**Задание A**.
Соберите все строки записей, в которых есть слово «with». Регистр букв учитывается.

**Отрывок текста**.
====

Рецептивная эстетика – подходящая оптика для рассмотрения социополитической и художественной среды, в которой тексты, созданные в СССР, публиковались за рубежом. Художественное произведение – «не обособленный объект, который одинаково видится разным читателям в разные исторические периоды». Согласно Ханс Роберту Яуссу, текст по природе диалогичен, так как его восприятие «немыслимо без активной вовлеченности адресатов»34. За исключением весьма узкого круга читателей самиздата, иногда успевавших познакомиться с контрабандной русской литературой внутри страны, первыми читателями тамиздата были западные издатели, критики и широкая публика, прежде всего русские эмигранты, то есть интерпретативное сообщество со своим набором лично и социально обусловленных рефлексов. Реакция западных читателей на контрабандные рукописи из‑за железного занавеса способствовала становлению тамиздата как альтернативного «поля культурного производства», если вновь воспользоваться термином Бурдьё, который, как и «горизонт ожиданий» Яусса, представляет собой пространственную метафору. В соответствии с моделью Бурдьё, в этом поле действовала сеть «агентов» (или «акторов») и институтов, а двигало этим полем превращение символического капитала (рукописей) в экономический (книги). Но даже этот социально-экономический аспект тамиздата, речь о котором пойдет ниже и будет подкреплена конкретными примерами, напрямую зависел от географии, детерриториализации и миграции текстов с одного поля в другое. Тем не менее тамиздат – в той мере, в какой он представлял альтернативное поле культурного производства, противостоящее советскому режиму в целом и литературной догме соцреализма в частности, – был не лишен собственной иерархии, идеологической повестки и даже цензуры. Была у него и предыстория, сформировавшая тамиздат как практику и институт позднесоветской эпохи.

====

**Записи для задания**.
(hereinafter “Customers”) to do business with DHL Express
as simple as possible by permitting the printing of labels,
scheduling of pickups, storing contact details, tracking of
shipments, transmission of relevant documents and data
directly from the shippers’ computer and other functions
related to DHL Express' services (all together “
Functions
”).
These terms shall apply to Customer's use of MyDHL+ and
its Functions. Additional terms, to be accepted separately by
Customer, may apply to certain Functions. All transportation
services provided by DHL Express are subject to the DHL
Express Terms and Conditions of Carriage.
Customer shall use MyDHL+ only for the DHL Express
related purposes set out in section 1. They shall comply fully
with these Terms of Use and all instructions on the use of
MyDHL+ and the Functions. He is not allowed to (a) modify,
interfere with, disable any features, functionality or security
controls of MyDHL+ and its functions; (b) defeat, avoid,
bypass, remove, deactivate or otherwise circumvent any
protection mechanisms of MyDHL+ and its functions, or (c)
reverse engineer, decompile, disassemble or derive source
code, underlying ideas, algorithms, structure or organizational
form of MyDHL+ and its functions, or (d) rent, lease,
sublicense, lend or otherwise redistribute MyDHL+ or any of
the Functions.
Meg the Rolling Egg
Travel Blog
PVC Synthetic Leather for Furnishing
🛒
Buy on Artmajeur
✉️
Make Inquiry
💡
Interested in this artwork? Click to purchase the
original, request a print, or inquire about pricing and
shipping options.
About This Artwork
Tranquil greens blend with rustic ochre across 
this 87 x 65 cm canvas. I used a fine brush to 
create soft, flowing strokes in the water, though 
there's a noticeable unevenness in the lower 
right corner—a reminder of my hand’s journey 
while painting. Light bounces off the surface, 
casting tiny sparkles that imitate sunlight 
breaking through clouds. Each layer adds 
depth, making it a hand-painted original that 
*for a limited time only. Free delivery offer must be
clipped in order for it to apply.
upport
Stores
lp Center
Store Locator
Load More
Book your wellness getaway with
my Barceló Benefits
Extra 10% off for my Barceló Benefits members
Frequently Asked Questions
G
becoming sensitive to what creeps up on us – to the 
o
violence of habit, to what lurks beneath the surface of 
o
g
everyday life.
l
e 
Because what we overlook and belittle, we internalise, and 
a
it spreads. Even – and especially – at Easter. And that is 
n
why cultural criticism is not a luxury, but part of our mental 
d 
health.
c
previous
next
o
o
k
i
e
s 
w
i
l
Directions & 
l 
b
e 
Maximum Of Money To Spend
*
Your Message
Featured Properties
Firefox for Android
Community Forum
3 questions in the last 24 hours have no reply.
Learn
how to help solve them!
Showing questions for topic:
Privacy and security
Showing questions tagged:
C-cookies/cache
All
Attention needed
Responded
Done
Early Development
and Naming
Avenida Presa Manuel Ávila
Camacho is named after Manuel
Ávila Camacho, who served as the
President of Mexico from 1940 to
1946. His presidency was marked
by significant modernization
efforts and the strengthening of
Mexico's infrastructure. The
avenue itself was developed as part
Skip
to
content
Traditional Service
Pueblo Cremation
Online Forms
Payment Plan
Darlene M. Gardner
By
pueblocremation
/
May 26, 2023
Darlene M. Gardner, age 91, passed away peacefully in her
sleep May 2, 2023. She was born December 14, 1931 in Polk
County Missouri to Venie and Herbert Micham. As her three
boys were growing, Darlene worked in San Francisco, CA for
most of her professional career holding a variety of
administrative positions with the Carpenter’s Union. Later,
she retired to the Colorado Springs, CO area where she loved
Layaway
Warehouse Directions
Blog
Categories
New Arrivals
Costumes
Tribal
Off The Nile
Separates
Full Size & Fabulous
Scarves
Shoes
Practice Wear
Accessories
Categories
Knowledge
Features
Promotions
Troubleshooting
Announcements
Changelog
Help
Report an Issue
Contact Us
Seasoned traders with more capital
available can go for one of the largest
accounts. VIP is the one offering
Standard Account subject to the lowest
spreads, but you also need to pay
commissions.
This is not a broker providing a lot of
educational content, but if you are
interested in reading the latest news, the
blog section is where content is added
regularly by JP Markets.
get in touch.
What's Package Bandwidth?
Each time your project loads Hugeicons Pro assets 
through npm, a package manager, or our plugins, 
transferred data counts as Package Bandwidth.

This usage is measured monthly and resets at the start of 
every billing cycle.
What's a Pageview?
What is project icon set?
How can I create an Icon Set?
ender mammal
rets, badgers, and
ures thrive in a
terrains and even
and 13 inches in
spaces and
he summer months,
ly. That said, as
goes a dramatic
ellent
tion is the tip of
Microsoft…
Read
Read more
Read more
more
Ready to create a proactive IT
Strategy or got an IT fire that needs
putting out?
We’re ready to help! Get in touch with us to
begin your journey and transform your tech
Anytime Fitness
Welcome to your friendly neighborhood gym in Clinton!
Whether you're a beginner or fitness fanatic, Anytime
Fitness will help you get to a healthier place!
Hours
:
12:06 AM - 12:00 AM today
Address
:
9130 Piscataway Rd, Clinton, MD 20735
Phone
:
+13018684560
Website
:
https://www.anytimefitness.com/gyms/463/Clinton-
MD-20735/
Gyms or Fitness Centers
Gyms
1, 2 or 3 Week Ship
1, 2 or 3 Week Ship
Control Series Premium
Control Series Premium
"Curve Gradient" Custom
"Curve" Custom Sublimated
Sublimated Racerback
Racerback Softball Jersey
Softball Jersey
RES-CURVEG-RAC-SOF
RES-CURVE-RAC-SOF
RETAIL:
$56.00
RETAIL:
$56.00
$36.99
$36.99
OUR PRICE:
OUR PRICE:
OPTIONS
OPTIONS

====

**Задание B**.
Ответьте на вопросы по тексту о тамиздате:
(i) Кто, по тексту, были первыми читателями тамиздата, не считая узкого круга читателей самиздата?
(ii) Превращение чего во что двигало полем тамиздата по модели Бурдьё?
(iii) Чего, по тексту, не был лишен тамиздат?

**Решение задания A**.
(hereinafter “Customers”) to do business with DHL Express
with these Terms of Use and all instructions on the use of
interfere with, disable any features, functionality or security
Tranquil greens blend with rustic ochre across 
Book your wellness getaway with
administrative positions with the Carpenter’s Union. Later,
Seasoned traders with more capital
We’re ready to help! Get in touch with us to

**Решение задания B**.
(i) Западные издатели, критики и широкая публика, прежде всего русские эмигранты.
(ii) Превращение символического капитала (рукописей) в экономический (книги).
(iii) Собственной иерархии, идеологической повестки и даже цензуры.